RLesur/crrri

chrome_read_html

Closed this issue · 6 comments

Thanks for this great package. Is there any function for reading html (extracting view source) like chrome_read_html in decapitated package?

Got it. Thanks. Please find my code below -

  z <- b$Runtime$evaluate('document.documentElement.outerHTML')
  mydf <- z$result$value

Last question - can we use rvest on this? It seems it is not XML , hence not working.
mydf %>% rvest::html_nodes("[id$='_hcontainer']")

cderv commented

For now crrri is rather low level and you need to create the recipe yourself.
I believe chrome_read_html() is equivalent to dumpDOM() function we gave as example in the README: https://github.com/RLesur/crrri#transpose-chrome-remote-interface-js-scripts-dump-the-dom

It uses the expression you found and that you evaluate.

The result should be HTML so rvest or xml2 can be used on this. With an example it could be easier to see the issue.

cderv commented

To precise my thoughts, It feels like having these in crrri directly is not the best option to keep this package centered around Chrome Remote Interface.
But we had the idea of creating a package that would contain recipes like dumpDOM(), but we did not found the time yet to start it.

cderv commented

This works ok with rvest. Here is an example:

library(promises)
library(crrri)

dump_DOM <- function(url, file = "") {
  perform_with_chrome(function(client) {
    Network <- client$Network
    Page <- client$Page
    Runtime <- client$Runtime
    Network$enable() %...>% { 
      Page$enable()
    } %...>% {
      Network$setCacheDisabled(cacheDisabled = TRUE)
    } %...>% {
      Page$navigate(url = url)
    } %...>% {
      Page$loadEventFired()
    } %...>% {
      Runtime$evaluate(
        expression = 'document.documentElement.outerHTML'
      )
    } %...>% (function(result) {
      html <- result$result$value
      cat(html, "\n", file = file)
    }) 
  })
}

html <- dump_DOM(url = "http://www.ardata.fr/post/", "test.html")
#> Running "C:\Program Files (x86)\Google\Chrome\Application\chrome.exe" \
#>   --no-first-run --headless \
#>   "--user-data-dir=C:\Users\chris\AppData\Local\r-crrri\r-crrri\chrome-data-dir-xbpnjxhj" \
#>   "--remote-debugging-port=9222" --disable-gpu --no-sandbox

library(rvest)
#> Le chargement a nécessité le package : xml2
html <- read_html("test.html")
html %>% html_node("title") %>% html_text()
#> [1] "Blog | ArData "

Created on 2021-03-11 by the reprex package (v1.0.0.9002)

Thanks.

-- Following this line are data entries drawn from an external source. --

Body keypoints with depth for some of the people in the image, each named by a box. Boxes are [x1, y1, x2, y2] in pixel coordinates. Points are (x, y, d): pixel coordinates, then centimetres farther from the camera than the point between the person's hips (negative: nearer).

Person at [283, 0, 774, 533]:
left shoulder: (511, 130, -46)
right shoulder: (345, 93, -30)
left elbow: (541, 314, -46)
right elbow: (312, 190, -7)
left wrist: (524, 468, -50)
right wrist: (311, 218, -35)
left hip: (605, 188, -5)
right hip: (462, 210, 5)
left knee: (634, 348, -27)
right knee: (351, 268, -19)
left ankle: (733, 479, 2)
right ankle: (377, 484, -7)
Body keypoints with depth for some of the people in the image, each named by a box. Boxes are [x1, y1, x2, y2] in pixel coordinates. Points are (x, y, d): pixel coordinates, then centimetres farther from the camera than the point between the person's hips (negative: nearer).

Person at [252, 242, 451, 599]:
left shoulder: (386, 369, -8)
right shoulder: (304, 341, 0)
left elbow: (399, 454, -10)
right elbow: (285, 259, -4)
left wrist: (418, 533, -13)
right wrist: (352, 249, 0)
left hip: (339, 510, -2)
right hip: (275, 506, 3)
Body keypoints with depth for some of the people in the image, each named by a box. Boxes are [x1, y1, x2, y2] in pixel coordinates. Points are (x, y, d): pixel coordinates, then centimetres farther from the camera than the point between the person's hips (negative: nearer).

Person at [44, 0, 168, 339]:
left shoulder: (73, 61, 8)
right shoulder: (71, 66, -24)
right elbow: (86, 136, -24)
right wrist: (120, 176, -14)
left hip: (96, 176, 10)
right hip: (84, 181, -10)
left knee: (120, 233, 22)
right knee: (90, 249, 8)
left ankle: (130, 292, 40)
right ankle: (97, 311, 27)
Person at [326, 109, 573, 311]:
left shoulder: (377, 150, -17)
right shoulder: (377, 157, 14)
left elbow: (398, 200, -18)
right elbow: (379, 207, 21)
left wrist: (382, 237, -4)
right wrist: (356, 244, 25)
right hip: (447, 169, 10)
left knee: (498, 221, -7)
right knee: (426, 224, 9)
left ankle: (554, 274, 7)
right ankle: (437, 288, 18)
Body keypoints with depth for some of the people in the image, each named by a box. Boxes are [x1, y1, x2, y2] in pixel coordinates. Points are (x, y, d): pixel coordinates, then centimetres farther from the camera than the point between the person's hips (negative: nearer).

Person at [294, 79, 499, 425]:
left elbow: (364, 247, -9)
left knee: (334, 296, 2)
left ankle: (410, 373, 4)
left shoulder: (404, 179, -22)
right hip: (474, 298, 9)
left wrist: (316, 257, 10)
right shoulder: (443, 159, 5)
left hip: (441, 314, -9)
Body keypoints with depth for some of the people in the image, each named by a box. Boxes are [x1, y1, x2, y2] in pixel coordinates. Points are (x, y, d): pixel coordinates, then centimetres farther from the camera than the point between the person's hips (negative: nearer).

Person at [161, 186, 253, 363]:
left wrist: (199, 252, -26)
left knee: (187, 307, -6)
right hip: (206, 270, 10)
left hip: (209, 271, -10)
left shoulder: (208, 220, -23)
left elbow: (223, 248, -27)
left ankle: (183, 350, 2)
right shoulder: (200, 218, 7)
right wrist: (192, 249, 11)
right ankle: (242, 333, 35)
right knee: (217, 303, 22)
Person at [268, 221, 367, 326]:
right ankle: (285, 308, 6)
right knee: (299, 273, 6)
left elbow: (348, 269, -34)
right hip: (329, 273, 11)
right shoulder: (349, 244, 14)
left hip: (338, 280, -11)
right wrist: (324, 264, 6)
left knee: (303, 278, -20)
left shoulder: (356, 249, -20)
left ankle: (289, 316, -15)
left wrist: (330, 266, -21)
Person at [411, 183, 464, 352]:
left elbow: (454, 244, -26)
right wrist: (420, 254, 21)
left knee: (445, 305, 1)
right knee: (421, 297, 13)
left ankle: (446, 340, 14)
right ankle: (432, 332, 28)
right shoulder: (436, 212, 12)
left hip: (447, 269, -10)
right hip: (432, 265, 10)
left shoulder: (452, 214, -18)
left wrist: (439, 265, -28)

This is great. Just asking if it is possible to do it without saving as html file "test.html"

cderv commented

You could decide the return value you want in the recipe.
Example:

library(promises)
library(crrri)

dump_DOM <- function(url, file = "") {
  perform_with_chrome(function(client) {
    Network <- client$Network
    Page <- client$Page
    Runtime <- client$Runtime
    Network$enable() %...>% { 
      Page$enable()
    } %...>% {
      Network$setCacheDisabled(cacheDisabled = TRUE)
    } %...>% {
      Page$navigate(url = url)
    } %...>% {
      Page$loadEventFired()
    } %...>% {
      Runtime$evaluate(
        expression = 'document.documentElement.outerHTML'
      )
    } %...>% (function(result) {
      html <- result$result$value
      rvest::read_html(html, "\n")
    }) 
  })
}

html <- dump_DOM(url = "http://www.ardata.fr/post/")
library(rvest)
html %>% html_node("title") %>% html_text()
#> [1] "Blog | ArData "

Created on 2021-03-11 by the reprex package (v1.0.0.9002)

You could also return the text directly

library(promises)
library(crrri)

dump_DOM <- function(url, file = "") {
  perform_with_chrome(function(client) {
    Network <- client$Network
    Page <- client$Page
    Runtime <- client$Runtime
    Network$enable() %...>% { 
      Page$enable()
    } %...>% {
      Network$setCacheDisabled(cacheDisabled = TRUE)
    } %...>% {
      Page$navigate(url = url)
    } %...>% {
      Page$loadEventFired()
    } %...>% {
      Runtime$evaluate(
        expression = 'document.documentElement.outerHTML'
      )
    } %...>% (function(result) {
      result$result$value
    }) 
  })
}

html <- dump_DOM(url = "http://www.ardata.fr/post/")
library(rvest)
read_html(html) %>% html_node("title") %>% html_text()
#> [1] "Blog | ArData "

Created on 2021-03-11 by the reprex package (v1.0.0.9002)